Over the past nine years, I have authored seven more books (all published with Loving Healing Press, Inc.). I know there are millions of writers out there who are much more gifted than I am. I don't compare myself to others. I do what I am called to do. I write because I am driven to bring healing and hope to others. At the same time, I never stop honing my skills.

My most recent book, Daughters Betrayed By Their Mothers: Moving From Brokenness To Wholeness, is the most professionally challenging but personally rewarding book I've written. It took two years of research and writing to complete the first rough draft. It took another six months to get to a final draft. A printed edition and a Kindle  edition were released February 14, 2018. An Audiobook was released May 2, 2018. It has been an Amazon #1 New Release in Recovery for several weeks.

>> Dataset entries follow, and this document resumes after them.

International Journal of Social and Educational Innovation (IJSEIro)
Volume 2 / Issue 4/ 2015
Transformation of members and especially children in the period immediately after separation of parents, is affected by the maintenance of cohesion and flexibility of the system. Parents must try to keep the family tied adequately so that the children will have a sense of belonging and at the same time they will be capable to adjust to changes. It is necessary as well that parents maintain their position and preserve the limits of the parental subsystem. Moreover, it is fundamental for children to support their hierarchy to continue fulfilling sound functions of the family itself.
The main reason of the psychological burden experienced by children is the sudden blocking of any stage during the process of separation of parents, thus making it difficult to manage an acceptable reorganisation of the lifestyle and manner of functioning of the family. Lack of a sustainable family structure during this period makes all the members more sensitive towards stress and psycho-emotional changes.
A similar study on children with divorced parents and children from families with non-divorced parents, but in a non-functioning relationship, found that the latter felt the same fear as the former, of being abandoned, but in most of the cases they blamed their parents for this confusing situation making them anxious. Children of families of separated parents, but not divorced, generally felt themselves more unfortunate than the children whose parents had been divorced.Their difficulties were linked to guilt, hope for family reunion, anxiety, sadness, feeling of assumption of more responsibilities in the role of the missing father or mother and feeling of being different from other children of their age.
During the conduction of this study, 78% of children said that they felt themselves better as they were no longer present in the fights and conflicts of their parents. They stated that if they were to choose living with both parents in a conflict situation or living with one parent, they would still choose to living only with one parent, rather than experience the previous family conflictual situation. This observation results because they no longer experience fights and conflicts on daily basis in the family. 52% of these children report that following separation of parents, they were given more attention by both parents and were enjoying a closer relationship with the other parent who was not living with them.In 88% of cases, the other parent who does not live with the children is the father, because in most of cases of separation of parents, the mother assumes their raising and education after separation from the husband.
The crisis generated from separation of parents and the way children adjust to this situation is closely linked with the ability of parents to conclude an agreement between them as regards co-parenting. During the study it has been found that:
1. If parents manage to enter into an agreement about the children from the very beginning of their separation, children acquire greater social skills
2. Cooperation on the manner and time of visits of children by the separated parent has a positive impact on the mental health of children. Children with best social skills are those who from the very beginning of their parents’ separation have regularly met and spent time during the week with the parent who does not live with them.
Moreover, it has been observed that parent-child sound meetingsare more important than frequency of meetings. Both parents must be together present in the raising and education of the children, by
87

Last week, my husband and I traveled to California and then back to Arizona. Driving to and from, we listened to the Daughters Audiobook. As I soaked in every beautiful interpretation by recording artist  Kristine Bowen, I couldn't help but return to that classroom of a lifetime ago - Bonehead English - and recall my feelings of embarrassment and inferiority.

However, I didn't stay there long. Hearing my words on Audiobook, I chose instead to focus on my purposeful journey, and on each and every path that prepared me for where I am today. 

The lesson I leave with you is not to allow "set backs" to set you back. Take stock of what you are supposed to learn from it. And then, do learn from it. Not every situation will benefit you in the ways you want, but how you approach the challenge and your commitment to seeing it through will advance your repertoire of skills. Don't give up or give in. Stay the course. Remain open. And then, prepare yourself for something far greater than you ever imagined!

Oh, and by the way, where is  my musical companion - my flute?  She is close by, bearing witness to the years and years of practice required to deliver a polished performance!